> **TEXTO DEL EJERCICIO**:

-*-

Además de aportar nuestras capacidades para manejar creativamente el escenario de
la protesta, que es la calle, nos corresponde también interpretar estas propuestas
y guiar la discusión sobre sus efectos y trabajar propuestas alternativas con la
propia comunidad. Al elaborar contrapropuestas que apoyen la protesta, se capacitan
para defender sus comunidades. Las propuestas se convierten en instrumentos que
les facilita negociar desde una posición de poder. El diseño es una herramienta
de poder. Al proveer alternativas, la arquitectura contestataria con base comunitaria
es una práctica que descoloniza y empodera a las comunidades.
Nos corresponde
a nosotros demostrar las falacias de algunos de los preceptos desde los que partimos
para tomar decisiones sobre la ciudad. Por ejemplo, demostrar que los barrios populares,
sin perder su personalidad ni sus elementos de identidad, se pueden revitalizar,
se pueden incorporar como espacios útiles a las ciudades. Parafraseando al arquitecto
inglés John Turner, la ciudad es un verbo, no un sustantivo. Siempre está en proceso
de ser y, en esa faena de hacerse, todos sus habitantes somos creadores. Aún con
la mera presencia.

-*-

> **INFORMACIÓN MOSTRADA**:
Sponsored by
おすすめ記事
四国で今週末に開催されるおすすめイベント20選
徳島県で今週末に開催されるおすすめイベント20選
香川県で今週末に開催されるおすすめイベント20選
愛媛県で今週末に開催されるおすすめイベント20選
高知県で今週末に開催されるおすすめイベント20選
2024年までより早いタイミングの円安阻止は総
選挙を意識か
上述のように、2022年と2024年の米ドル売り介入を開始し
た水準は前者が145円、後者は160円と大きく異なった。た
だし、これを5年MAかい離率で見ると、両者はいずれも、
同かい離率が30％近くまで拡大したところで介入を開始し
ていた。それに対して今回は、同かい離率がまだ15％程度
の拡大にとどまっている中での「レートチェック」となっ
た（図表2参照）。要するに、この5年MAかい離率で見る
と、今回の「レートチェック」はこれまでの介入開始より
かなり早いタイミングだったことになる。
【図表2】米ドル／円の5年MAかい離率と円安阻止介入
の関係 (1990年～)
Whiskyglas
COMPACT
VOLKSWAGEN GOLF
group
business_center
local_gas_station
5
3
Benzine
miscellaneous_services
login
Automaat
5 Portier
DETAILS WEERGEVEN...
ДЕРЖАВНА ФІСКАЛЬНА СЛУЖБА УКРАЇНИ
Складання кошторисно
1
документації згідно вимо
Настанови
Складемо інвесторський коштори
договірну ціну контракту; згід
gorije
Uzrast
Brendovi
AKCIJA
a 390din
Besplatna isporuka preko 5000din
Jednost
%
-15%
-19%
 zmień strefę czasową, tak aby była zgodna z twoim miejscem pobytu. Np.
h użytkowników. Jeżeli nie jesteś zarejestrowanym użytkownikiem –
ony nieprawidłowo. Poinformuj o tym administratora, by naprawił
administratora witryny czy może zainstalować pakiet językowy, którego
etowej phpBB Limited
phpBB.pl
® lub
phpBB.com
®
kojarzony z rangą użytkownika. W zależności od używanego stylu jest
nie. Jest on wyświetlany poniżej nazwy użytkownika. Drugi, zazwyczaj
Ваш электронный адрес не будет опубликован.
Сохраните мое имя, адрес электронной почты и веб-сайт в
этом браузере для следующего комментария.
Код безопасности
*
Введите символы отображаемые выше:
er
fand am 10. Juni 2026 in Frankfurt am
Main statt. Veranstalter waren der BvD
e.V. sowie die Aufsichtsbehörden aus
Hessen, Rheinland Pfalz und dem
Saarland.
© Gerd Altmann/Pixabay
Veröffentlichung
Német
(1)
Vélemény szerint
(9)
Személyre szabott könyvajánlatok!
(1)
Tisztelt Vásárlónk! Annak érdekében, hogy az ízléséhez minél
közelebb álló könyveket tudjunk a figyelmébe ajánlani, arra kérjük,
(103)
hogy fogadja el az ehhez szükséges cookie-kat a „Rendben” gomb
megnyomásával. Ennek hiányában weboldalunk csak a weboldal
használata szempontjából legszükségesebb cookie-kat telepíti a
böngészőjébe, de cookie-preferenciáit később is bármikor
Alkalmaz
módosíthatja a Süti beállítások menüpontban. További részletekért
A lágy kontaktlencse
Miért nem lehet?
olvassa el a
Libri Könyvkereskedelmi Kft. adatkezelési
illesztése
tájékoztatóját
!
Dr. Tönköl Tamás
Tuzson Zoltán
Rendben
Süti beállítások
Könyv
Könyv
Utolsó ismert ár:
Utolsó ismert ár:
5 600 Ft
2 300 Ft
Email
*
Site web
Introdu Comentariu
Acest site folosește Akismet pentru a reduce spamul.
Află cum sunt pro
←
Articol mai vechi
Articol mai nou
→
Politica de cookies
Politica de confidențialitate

-*-

> **LISTA DE ACTIVIDADES**:
a) Según el texto sobre la arquitectura contestataria, ¿qué es la ciudad en la paráfrasis del arquitecto John Turner?
b) Escriba la continuación del texto sobre la arquitectura contestataria a partir de su última oración.

> **RESPUESTAS DEL EJERCICIO**:
a) Un verbo, no un sustantivo.

b)
Hacer arquitectura
en este contexto conlleva también aprender de las experiencias de la propia gente,
el uso y manejo de materiales, la organización y usos de los espacios y territorios
públicos, conocer las memorias y los significados del lugar. A partir de ese conocimiento,
podemos generar procesos de aprendizaje sobre organización de espacios, usos de
materiales y tecnologías alternativas. No se trata solamente de seguir los patrones
establecidos por las propias comunidades sino de incorporar los saberes nuestros
a los de sus habitantes para innovar y mostrar otras maneras de diseñar y construir.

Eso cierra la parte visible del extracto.